> **EXCERPT**
---
On Fri, Feb 26, 2021 at 06:18:27PM +1100, Alistair Popple wrote:
The behaviour of try_to_unmap_one() is difficult to follow because it performs different operations based on a fairly large set of flags used in different combinations.
TTU_MUNLOCK is one such flag. However it is exclusively used by try_to_munlock() which specifies no other flags. Therefore rather than overload try_to_unmap_one() with unrelated behaviour split this out into it's own function and remove the flag.
Signed-off-by: Alistair Popple apopple@nvidia.com
Given the comments on not needing to hold mmap_lock it was not 100% clear to me if it is safe to check vma->vma_flags & VM_LOCKED and if re-checking under the ptl was significant. I left the extra check in case it was, but it seems one of the checks is redunant as either the first check is racey or the second check is unneccsary.
The rmap doesn't hold the mmap_lock so I think both of these cases are racey.
eg
apply_vma_lock_flags()
vma = find_vma(current->mm, start); if (!vma || vma->vm_start > start) return -ENOMEM;
prev = vma->vm_prev; if (start > vma->vm_start) prev = vma;
for (nstart = start ; ; ) { vm_flags_t newflags = vma->vm_flags & VM_LOCKED_CLEAR_MASK;
newflags |= flags; [...] mlock_fixup() /* * vm_flags is protected by the mmap_lock held in write mode. * It's okay if try_to_unmap_one unmaps a page just after we * set VM_LOCKED, populate_vma_page_range will bring it back. */
if (lock) vma->vm_flags = newflags; else vma->vm_flags &= VM_LOCKED_CLEAR_MASK;
Which is only done under the mmap_sem
+static bool try_to_munlock_one(struct page *page, struct vm_area_struct *vma,
unsigned long address, void *arg)
---
> **DATA**
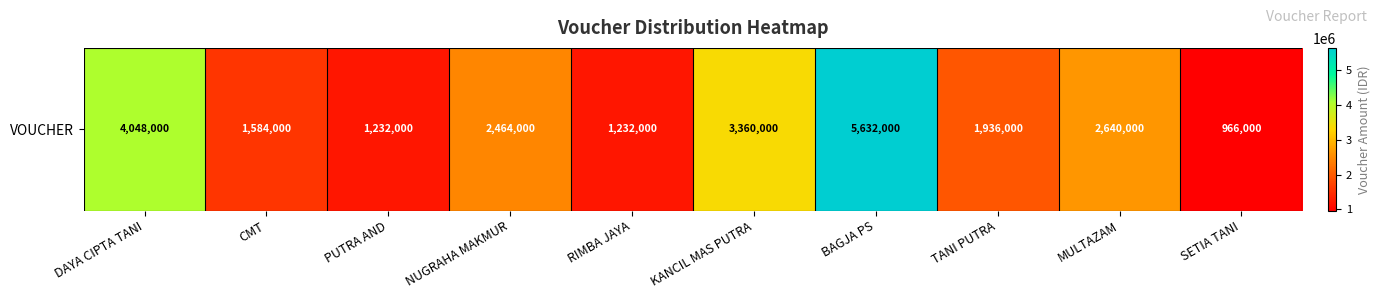

List the labels in order of value, largest first.

BAGJA PS, DAYA CIPTA TANI, KANCIL MAS PUTRA, MULTAZAM, NUGRAHA MAKMUR, TANI PUTRA, CMT, PUTRA AND, RIMBA JAYA, SETIA TANI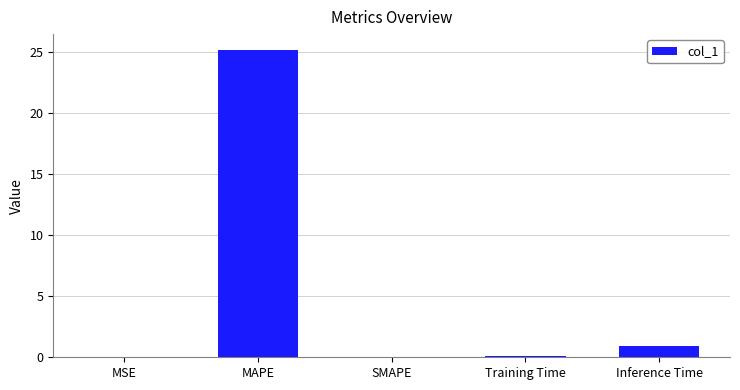

Which category has the highest value across all series?

MAPE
---
> **PARTS OF THE EXERCISE**
1. Answer these questions about the TTU_MUNLOCK thread, giving one answer per line and marking each with the same letter as its question.
(a) Which function is the only user of the TTU_MUNLOCK flag?
(b) Which lock does the reply say the rmap does not hold?
(c) According to the code comment, in what mode is the mmap_lock held to protect vm_flags?
2. Carry on writing the TTU_MUNLOCK thread from where it stops.

> **ANSWERS FOR THE TASKS**
1.
(a) try_to_munlock()
(b) The mmap_lock
(c) Write mode

2.
+{
- struct page_vma_mapped_walk pvmw = {
.page = page,
.vma = vma,
.address = address,
- };
- bool ret = true;
- /* munlock has nothing to gain from examining un-locked vmas */
- if (!(vma->vm_flags & VM_LOCKED))
return true;
The mmap_sem can't be obtained in the rmap walkers due to lock ordering, the various rmap locks are nested under the mmap_sem
So, when reading data that is not locked it should be written as:
READ_ONCE(vma->vm_flags) & VM_LOCKED
- while (page_vma_mapped_walk(&pvmw)) {
/*
* If the page is mlock()d, we cannot swap it out.
* If it's recently referenced (perhaps page_referenced
* skipped over this mm) then we should reactivate it.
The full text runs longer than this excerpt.